RECORDS SHOWN Block Start

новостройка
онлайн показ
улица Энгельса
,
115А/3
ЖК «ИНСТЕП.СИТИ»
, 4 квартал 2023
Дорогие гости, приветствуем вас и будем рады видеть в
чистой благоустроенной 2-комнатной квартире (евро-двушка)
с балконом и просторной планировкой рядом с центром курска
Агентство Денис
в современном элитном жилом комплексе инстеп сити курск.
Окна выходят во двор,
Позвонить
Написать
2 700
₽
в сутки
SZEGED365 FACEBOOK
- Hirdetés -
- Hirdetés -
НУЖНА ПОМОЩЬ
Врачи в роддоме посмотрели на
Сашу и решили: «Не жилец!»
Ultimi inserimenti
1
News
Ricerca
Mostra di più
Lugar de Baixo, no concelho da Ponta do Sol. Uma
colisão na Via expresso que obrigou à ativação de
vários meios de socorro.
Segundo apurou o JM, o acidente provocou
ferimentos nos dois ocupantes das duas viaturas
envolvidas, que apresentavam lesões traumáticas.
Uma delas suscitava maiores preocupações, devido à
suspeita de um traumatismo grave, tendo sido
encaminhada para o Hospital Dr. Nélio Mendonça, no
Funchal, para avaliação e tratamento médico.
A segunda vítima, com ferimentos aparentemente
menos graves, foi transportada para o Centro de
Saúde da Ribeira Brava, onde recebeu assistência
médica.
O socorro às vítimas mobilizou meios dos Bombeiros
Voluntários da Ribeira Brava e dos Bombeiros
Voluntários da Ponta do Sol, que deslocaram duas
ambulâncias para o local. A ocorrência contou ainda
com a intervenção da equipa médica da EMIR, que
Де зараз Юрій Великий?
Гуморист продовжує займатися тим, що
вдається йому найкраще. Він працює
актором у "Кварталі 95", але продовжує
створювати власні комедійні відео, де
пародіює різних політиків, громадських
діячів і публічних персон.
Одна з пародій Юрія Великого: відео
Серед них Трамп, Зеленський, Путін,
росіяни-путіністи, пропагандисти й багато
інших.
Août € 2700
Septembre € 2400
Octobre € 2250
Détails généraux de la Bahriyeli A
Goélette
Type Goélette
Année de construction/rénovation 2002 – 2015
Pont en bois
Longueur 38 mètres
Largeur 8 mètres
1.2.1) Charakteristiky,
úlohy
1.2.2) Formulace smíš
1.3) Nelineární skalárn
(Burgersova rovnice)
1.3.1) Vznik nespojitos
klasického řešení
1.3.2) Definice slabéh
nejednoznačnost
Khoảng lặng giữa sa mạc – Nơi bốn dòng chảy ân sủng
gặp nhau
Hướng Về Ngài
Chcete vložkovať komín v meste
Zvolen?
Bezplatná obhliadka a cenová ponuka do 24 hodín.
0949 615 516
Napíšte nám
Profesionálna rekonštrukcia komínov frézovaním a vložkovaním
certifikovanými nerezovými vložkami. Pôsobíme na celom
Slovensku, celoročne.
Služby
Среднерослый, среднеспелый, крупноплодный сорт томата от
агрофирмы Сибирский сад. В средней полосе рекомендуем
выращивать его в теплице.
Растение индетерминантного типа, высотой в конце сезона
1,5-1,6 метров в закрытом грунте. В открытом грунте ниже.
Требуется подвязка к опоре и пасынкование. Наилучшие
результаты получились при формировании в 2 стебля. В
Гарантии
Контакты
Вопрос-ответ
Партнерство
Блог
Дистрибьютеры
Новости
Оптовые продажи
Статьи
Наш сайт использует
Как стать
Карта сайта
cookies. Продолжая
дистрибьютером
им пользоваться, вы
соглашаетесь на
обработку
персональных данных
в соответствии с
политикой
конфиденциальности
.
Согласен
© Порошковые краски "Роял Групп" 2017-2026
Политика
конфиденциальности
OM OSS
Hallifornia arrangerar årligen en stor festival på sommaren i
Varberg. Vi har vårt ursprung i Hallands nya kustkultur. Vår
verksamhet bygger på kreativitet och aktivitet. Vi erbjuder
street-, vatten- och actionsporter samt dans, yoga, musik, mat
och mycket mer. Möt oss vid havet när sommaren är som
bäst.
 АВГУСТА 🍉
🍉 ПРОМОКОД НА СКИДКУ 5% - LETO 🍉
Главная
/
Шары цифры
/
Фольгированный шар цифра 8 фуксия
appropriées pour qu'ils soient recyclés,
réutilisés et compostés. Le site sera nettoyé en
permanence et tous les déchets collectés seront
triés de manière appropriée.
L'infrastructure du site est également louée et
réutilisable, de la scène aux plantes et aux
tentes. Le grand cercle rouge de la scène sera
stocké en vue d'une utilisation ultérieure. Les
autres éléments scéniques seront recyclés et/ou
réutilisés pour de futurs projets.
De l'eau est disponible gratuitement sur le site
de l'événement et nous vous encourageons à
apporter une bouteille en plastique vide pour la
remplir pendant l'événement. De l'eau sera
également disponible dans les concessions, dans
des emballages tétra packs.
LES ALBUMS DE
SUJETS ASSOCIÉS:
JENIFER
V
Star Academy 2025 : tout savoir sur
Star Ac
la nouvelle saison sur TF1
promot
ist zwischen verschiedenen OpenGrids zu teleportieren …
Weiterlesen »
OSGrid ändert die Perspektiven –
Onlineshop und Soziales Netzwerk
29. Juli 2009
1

RECORDS SHOWN Block End

AIM OF THE EXERCISE
Write out all the records above again, exactly as they stand.

RESULT BELOW
новостройка
онлайн показ
улица Энгельса
,
115А/3
ЖК «ИНСТЕП.СИТИ»
, 4 квартал 2023
Дорогие гости, приветствуем вас и будем рады видеть в
чистой благоустроенной 2-комнатной квартире (евро-двушка)
с балконом и просторной планировкой рядом с центром курска
Агентство Денис
в современном элитном жилом комплексе инстеп сити курск.
Окна выходят во двор,
Позвонить
Написать
2 700
₽
в сутки
SZEGED365 FACEBOOK
- Hirdetés -
- Hirdetés -
НУЖНА ПОМОЩЬ
Врачи в роддоме посмотрели на
Сашу и решили: «Не жилец!»
Ultimi inserimenti
1
News
Ricerca
Mostra di più
Lugar de Baixo, no concelho da Ponta do Sol. Uma
colisão na Via expresso que obrigou à ativação de
vários meios de socorro.
Segundo apurou o JM, o acidente provocou
ferimentos nos dois ocupantes das duas viaturas
envolvidas, que apresentavam lesões traumáticas.
Uma delas suscitava maiores preocupações, devido à
suspeita de um traumatismo grave, tendo sido
encaminhada para o Hospital Dr. Nélio Mendonça, no
Funchal, para avaliação e tratamento médico.
A segunda vítima, com ferimentos aparentemente
menos graves, foi transportada para o Centro de
Saúde da Ribeira Brava, onde recebeu assistência
médica.
O socorro às vítimas mobilizou meios dos Bombeiros
Voluntários da Ribeira Brava e dos Bombeiros
Voluntários da Ponta do Sol, que deslocaram duas
ambulâncias para o local. A ocorrência contou ainda
com a intervenção da equipa médica da EMIR, que
Де зараз Юрій Великий?
Гуморист продовжує займатися тим, що
вдається йому найкраще. Він працює
актором у "Кварталі 95", але продовжує
створювати власні комедійні відео, де
пародіює різних політиків, громадських
діячів і публічних персон.
Одна з пародій Юрія Великого: відео
Серед них Трамп, Зеленський, Путін,
росіяни-путіністи, пропагандисти й багато
інших.
Août € 2700
Septembre € 2400
Octobre € 2250
Détails généraux de la Bahriyeli A
Goélette
Type Goélette
Année de construction/rénovation 2002 – 2015
Pont en bois
Longueur 38 mètres
Largeur 8 mètres
1.2.1) Charakteristiky,
úlohy
1.2.2) Formulace smíš
1.3) Nelineární skalárn
(Burgersova rovnice)
1.3.1) Vznik nespojitos
klasického řešení
1.3.2) Definice slabéh
nejednoznačnost
Khoảng lặng giữa sa mạc – Nơi bốn dòng chảy ân sủng
gặp nhau
Hướng Về Ngài
Chcete vložkovať komín v meste
Zvolen?
Bezplatná obhliadka a cenová ponuka do 24 hodín.
0949 615 516
Napíšte nám
Profesionálna rekonštrukcia komínov frézovaním a vložkovaním
certifikovanými nerezovými vložkami. Pôsobíme na celom
Slovensku, celoročne.
Služby
Среднерослый, среднеспелый, крупноплодный сорт томата от
агрофирмы Сибирский сад. В средней полосе рекомендуем
выращивать его в теплице.
Растение индетерминантного типа, высотой в конце сезона
1,5-1,6 метров в закрытом грунте. В открытом грунте ниже.
Требуется подвязка к опоре и пасынкование. Наилучшие
результаты получились при формировании в 2 стебля. В
Гарантии
Контакты
Вопрос-ответ
Партнерство
Блог
Дистрибьютеры
Новости
Оптовые продажи
Статьи
Наш сайт использует
Как стать
Карта сайта
cookies. Продолжая
дистрибьютером
им пользоваться, вы
соглашаетесь на
обработку
персональных данных
в соответствии с
политикой
конфиденциальности
.
Согласен
© Порошковые краски "Роял Групп" 2017-2026
Политика
конфиденциальности
OM OSS
Hallifornia arrangerar årligen en stor festival på sommaren i
Varberg. Vi har vårt ursprung i Hallands nya kustkultur. Vår
verksamhet bygger på kreativitet och aktivitet. Vi erbjuder
street-, vatten- och actionsporter samt dans, yoga, musik, mat
och mycket mer. Möt oss vid havet när sommaren är som
bäst.
 АВГУСТА 🍉
🍉 ПРОМОКОД НА СКИДКУ 5% - LETO 🍉
Главная
/
Шары цифры
/
Фольгированный шар цифра 8 фуксия
appropriées pour qu'ils soient recyclés,
réutilisés et compostés. Le site sera nettoyé en
permanence et tous les déchets collectés seront
triés de manière appropriée.
L'infrastructure du site est également louée et
réutilisable, de la scène aux plantes et aux
tentes. Le grand cercle rouge de la scène sera
stocké en vue d'une utilisation ultérieure. Les
autres éléments scéniques seront recyclés et/ou
réutilisés pour de futurs projets.
De l'eau est disponible gratuitement sur le site
de l'événement et nous vous encourageons à
apporter une bouteille en plastique vide pour la
remplir pendant l'événement. De l'eau sera
également disponible dans les concessions, dans
des emballages tétra packs.
LES ALBUMS DE
SUJETS ASSOCIÉS:
JENIFER
V
Star Academy 2025 : tout savoir sur
Star Ac
la nouvelle saison sur TF1
promot
ist zwischen verschiedenen OpenGrids zu teleportieren …
Weiterlesen »
OSGrid ändert die Perspektiven –
Onlineshop und Soziales Netzwerk
29. Juli 2009
1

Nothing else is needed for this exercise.